For us, it’s the people that live in these communities, the people that work in these communities, those of us who have lost numbers of people in these neighborhoods; for us it’s important to end the cycle. We want this to stop. Our ultimate goal is to put ourselves out of work. And I think if you look anywhere, probably even if you talk to folks out here in law enforcement that are actually doing the work in the Ceasefire program, I think there’s an article that’s come out from one of the leads of the Ceasefire program, and he’s talked about how for twenty years, he thought that bringing the hammer down was the process. He was, I think, the number one top cop or something, shutting down all these operations.

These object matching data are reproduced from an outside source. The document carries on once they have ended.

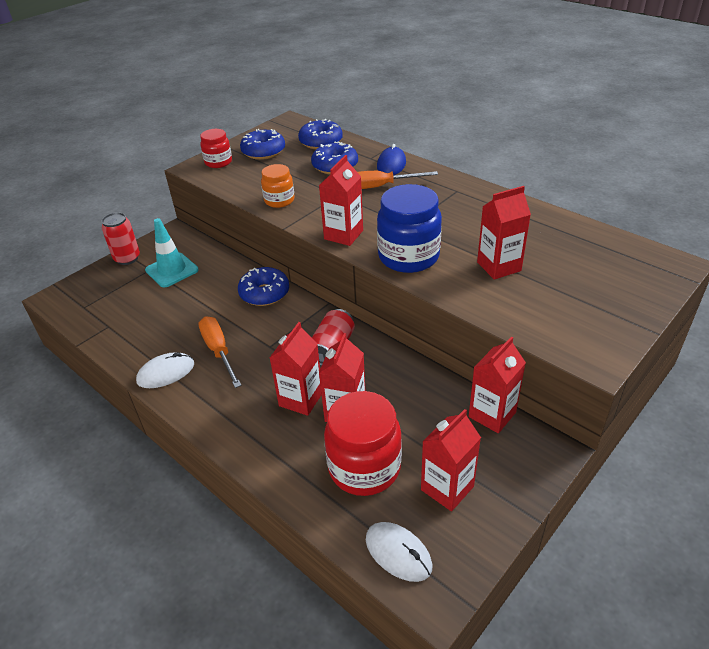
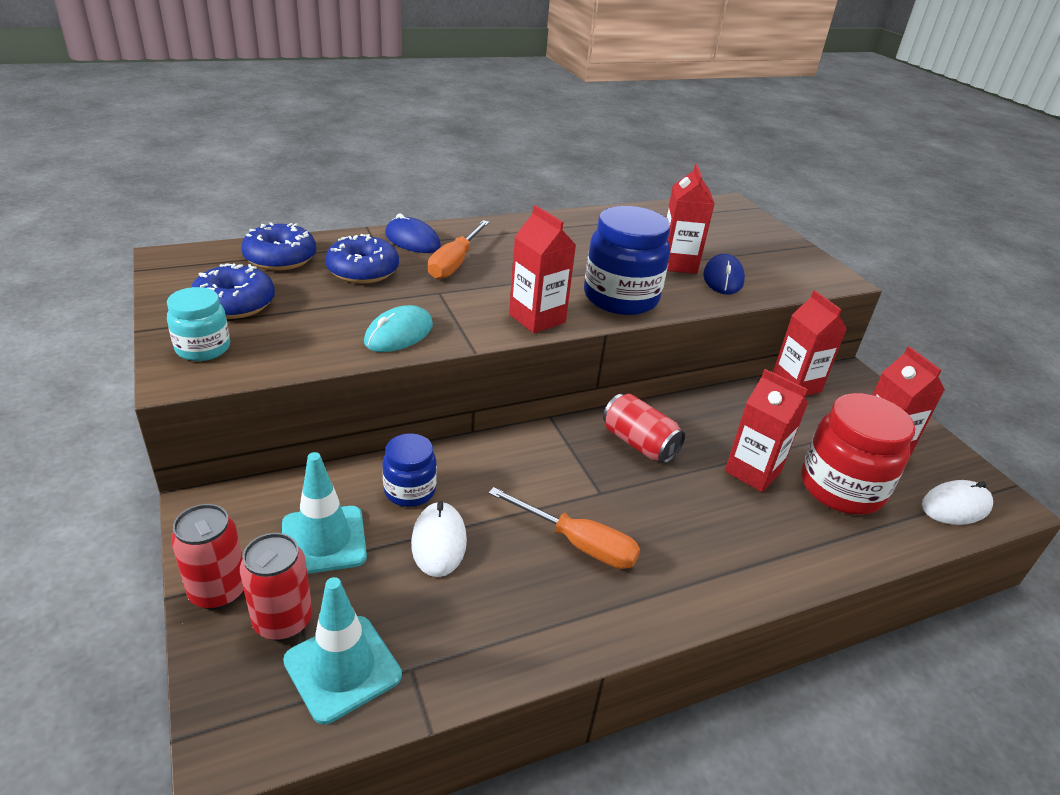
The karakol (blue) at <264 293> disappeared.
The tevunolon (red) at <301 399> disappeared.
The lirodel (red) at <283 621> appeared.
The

And he’s very open and adamant about how that was the wrong way and it didn’t produce the results that he was told they were going to produce. And now he’s leading this initiative and he’s seeing more success with community-led, community-driven efforts where people can get services and support. He’s seen more success in the last five to seven years than he’s seen in his entire career in police. And so, for those people who want to do that, I think that it’s usually because they don’t really understand the condition. They don’t understand the context. And I think oftentimes they fall into the media’s trick of dehumanizing the people that live in those neighborhoods and not understanding that for real solutions, we need a proper analysis of the problem and we have to take a more realistic, data-driven approach to the solutions.

All right. Well, I want to thank you both for joining us for this very enlightening conversation. It’s good to hear success stories and to hear things that are working in other parts of the country so we can learn from it here in Baltimore and around the country. Ricardo Garcia-Acosta, Intervention Manager for Youth Alive, supporting their Hospital and Homicide Response Network. And Sikander Iqbal, the Deputy Director of Urban Peace Movement. He’s been focusing on violence prevention initiatives for the past eleven years in Oakland. We’ll link to both your organizations and we hope to keep this conversation going. So thank you so much for joining us.

RICARDO GARCIA-ACOSTA: Thank you for having us.

SIKANDER IQBAL: Thank you for having us. Thank you very much.

JAISAL NOOR: And thank you for joining us at The Real News Network.